The book is a collection of pieces, most of which Nussbaum wrote for various publications and a few that she wrote especially for the volume. Some are simply short reflections of a particular TV series, while others are more in-depth explorations of a particular series or showrunner (her lengthy piece about Ryan Murphy is one of the best in the collection). Though they vary in subject matter, they are united by Nussbaum’s distinctive voice and intellectual clarity, as well as her deeply personal encounter with the medium.

What I particularly enjoyed about the book as a whole was its willingness to look at television series that fall squarely outside the quality TV designation that seems to be all the rage (or was, at any rate) among those who think and write about television. Indeed, she begins the book with an anecdote about how it was watching Buffy, the Vampire Slayer that drew her into wanting to write about television.

Some of my favourite pieces in the collection focus on these “bad” texts, including Sex and the City, Behind the Candelabra (the HBO film about Liberace), Hannibal, and sundry others. However, she also gives sustained attention to more traditionally quality TV, and her essay on The Sopranos is particularly compelling and insightful. I also loved The Sex and the City essay, which makes the compelling case that this HBO series deserves just as much credit for vaunting HBO into the upper echelons of television production as more male-oriented series.

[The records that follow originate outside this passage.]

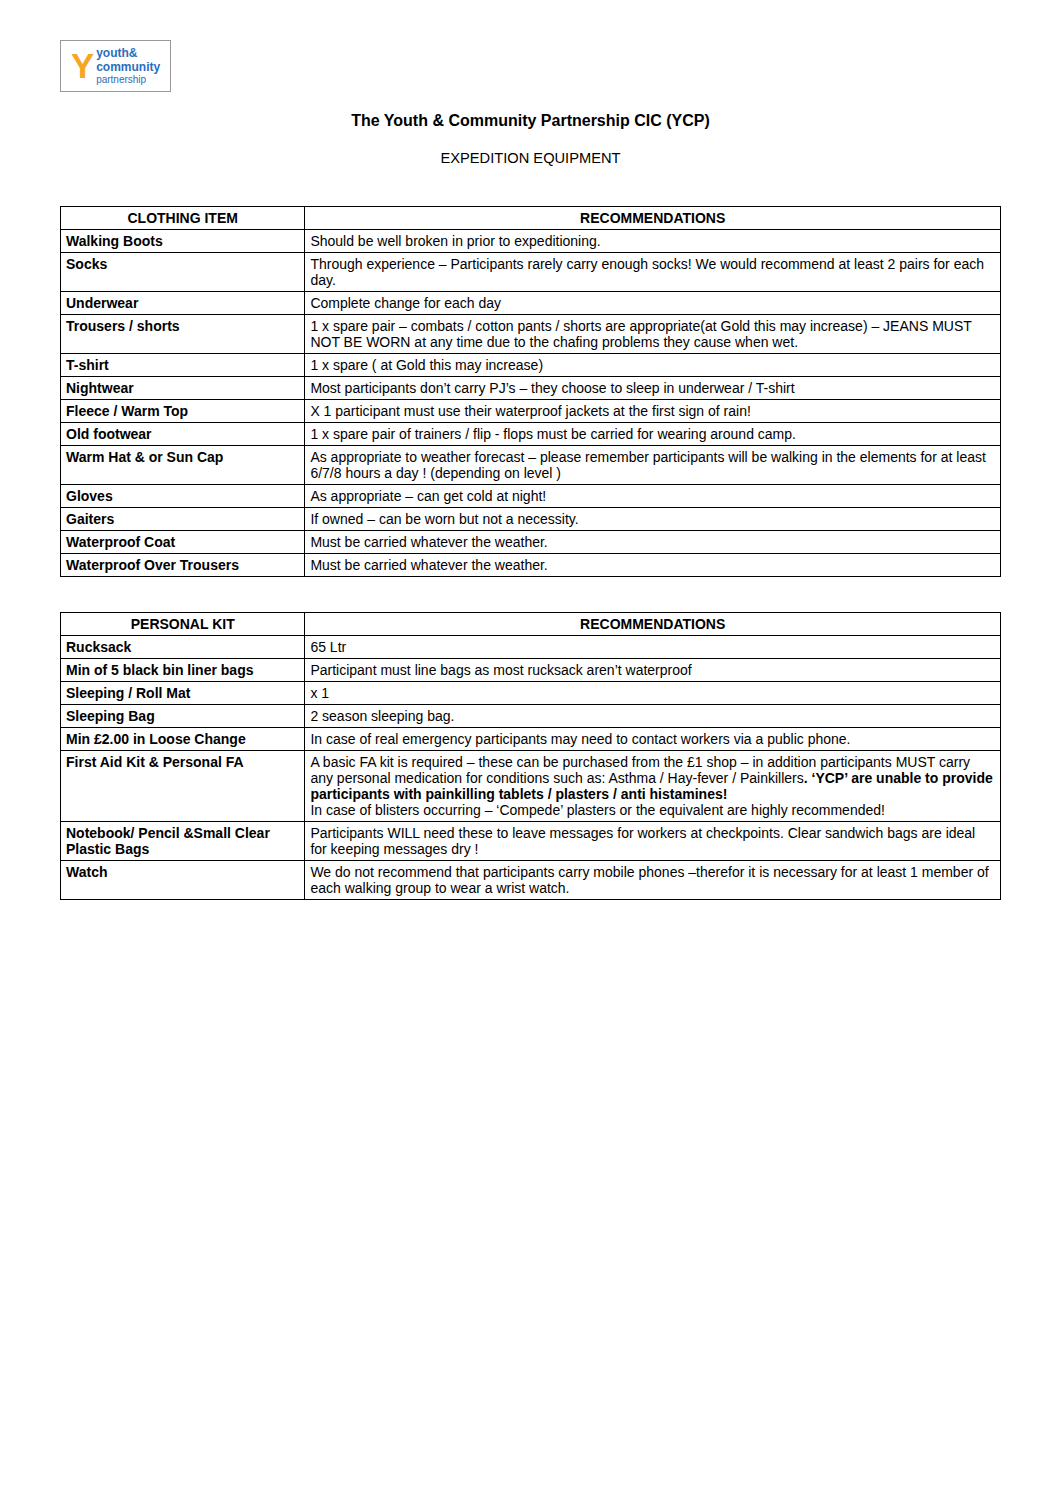Yyouth&community partnership
The Youth & Community Partnership CIC (YCP)
EXPEDITION EQUIPMENT
| CLOTHING ITEM | RECOMMENDATIONS |
| --- | --- |
| Walking Boots | Should be well broken in prior to expeditioning. |
| Socks | Through experience – Participants rarely carry enough socks! We would recommend at least 2 pairs for each day. |
| Underwear | Complete change for each day |
| Trousers / shorts | 1 x spare pair – combats / cotton pants / shorts are appropriate(at Gold this may increase) – JEANS MUST NOT BE WORN at any time due to the chafing problems they cause when wet. |
| T-shirt | 1 x spare ( at Gold this may increase) |
| Nightwear | Most participants don’t carry PJ’s – they choose to sleep in underwear / T-shirt |
| Fleece / Warm Top | X 1 participant must use their waterproof jackets at the first sign of rain! |
| Old footwear | 1 x spare pair of trainers / flip - flops must be carried for wearing around camp. |
| Warm Hat & or Sun Cap | As appropriate to weather forecast – please remember participants will be walking in the elements for at least 6/7/8 hours a day ! (depending on level ) |
| Gloves | As appropriate – can get cold at night! |
| Gaiters | If owned – can be worn but not a necessity. |
| Waterproof Coat | Must be carried whatever the weather. |
| Waterproof Over Trousers | Must be carried whatever the weather. |
| PERSONAL KIT | RECOMMENDATIONS |
| --- | --- |
| Rucksack | 65 Ltr |
| Min of 5 black bin liner bags | Participant must line bags as most rucksack aren’t waterproof |
| Sleeping / Roll Mat | x 1 |
| Sleeping Bag | 2 season sleeping bag. |
| Min £2.00 in Loose Change | In case of real emergency participants may need to contact workers via a public phone. |
| First Aid Kit & Personal FA | A basic FA kit is required – these can be purchased from the £1 shop – in addition participants MUST carry any personal medication for conditions such as: Asthma / Hay-fever / Painkillers . ‘YCP’ are unable to provide participants with painkilling tablets / plasters / anti histamines! In case of blisters occurring – ‘Compede’ plasters or the equivalent are highly recommended! |
| Notebook/ Pencil &Small Clear Plastic Bags | Participants WILL need these to leave messages for workers at checkpoints. Clear sandwich bags are ideal for keeping messages dry ! |
| Watch | We do not recommend that participants carry mobile phones –therefor it is necessary for at least 1 member of each walking group to wear a wrist watch. |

While most of the essays in the book focus on contemporary television, some also delve deeper into TV’s past, including a particularly erudite exploration of “bad fandom” and All in the Family. Thus, one of the through-lines that runs through the entire book is Nussbaum’s interest in fandom, both her own and that of others. All too often, fandom is something to be confessed to, rather than embraced and celebrated. The fact that Nussbaum, writing for one of the premier intellectual publications in the country, so openly embraces her own identity as a fan is refreshing.

Nussbaum’s style is nuanced and deeply thoughtful yet very accessible. If I have one quibble with her, it’s that I sometimes feel that she (like many mainstream critics) seems to believe that her realizations emerge out of a vacuum, when in fact there are huge bodies of scholarship conducted by television and media scholars that often reach the same conclusions that she does. Since this seems to be a problem with many working for mainstream publications–not just television critics–I won’t be too hard on her.

All in all, I very much enjoyed this foray through Nussbaum’s encounters with television. Highly recommended.